Problem statement =>
Scan the material below and copy every line holding the word "vencimento".

Data supplied =>
· · · · · · ·

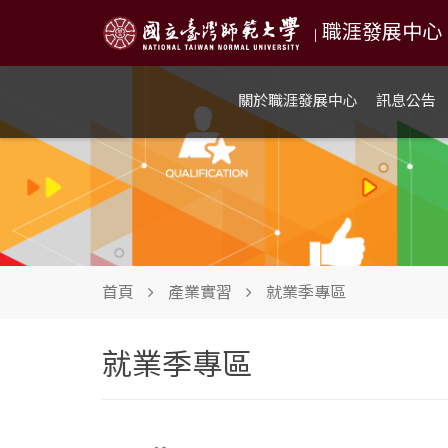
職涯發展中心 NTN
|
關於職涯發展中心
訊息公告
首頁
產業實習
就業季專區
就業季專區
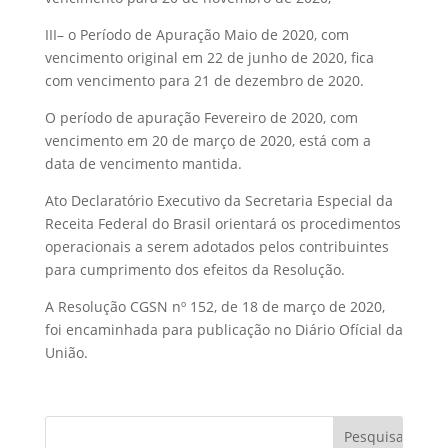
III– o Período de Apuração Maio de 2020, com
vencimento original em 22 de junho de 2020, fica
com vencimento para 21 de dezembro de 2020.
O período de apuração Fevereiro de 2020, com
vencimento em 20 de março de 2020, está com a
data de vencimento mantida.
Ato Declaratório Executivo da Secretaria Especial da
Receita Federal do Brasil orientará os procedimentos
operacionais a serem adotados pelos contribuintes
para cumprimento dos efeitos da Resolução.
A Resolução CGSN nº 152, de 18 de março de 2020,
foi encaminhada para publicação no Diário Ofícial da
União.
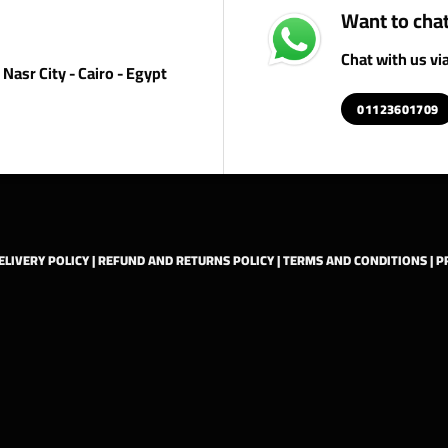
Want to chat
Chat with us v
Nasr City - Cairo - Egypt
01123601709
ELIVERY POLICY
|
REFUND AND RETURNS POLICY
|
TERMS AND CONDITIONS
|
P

· · · · · · ·

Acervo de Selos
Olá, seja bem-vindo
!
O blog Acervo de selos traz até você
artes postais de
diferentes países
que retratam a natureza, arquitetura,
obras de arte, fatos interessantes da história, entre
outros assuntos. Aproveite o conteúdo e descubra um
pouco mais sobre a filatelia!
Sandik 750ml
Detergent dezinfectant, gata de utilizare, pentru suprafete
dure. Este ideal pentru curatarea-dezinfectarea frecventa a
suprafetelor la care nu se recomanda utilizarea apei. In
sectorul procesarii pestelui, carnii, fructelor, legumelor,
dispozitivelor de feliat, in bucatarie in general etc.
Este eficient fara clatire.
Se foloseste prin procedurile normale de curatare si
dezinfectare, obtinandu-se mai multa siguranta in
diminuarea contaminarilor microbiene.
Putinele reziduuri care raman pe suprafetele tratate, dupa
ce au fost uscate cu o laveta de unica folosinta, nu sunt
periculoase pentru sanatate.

· · · · · · ·

Answer for this exercise =>
vencimento original em 22 de junho de 2020, fica
com vencimento para 21 de dezembro de 2020.
vencimento em 20 de março de 2020, está com a
data de vencimento mantida.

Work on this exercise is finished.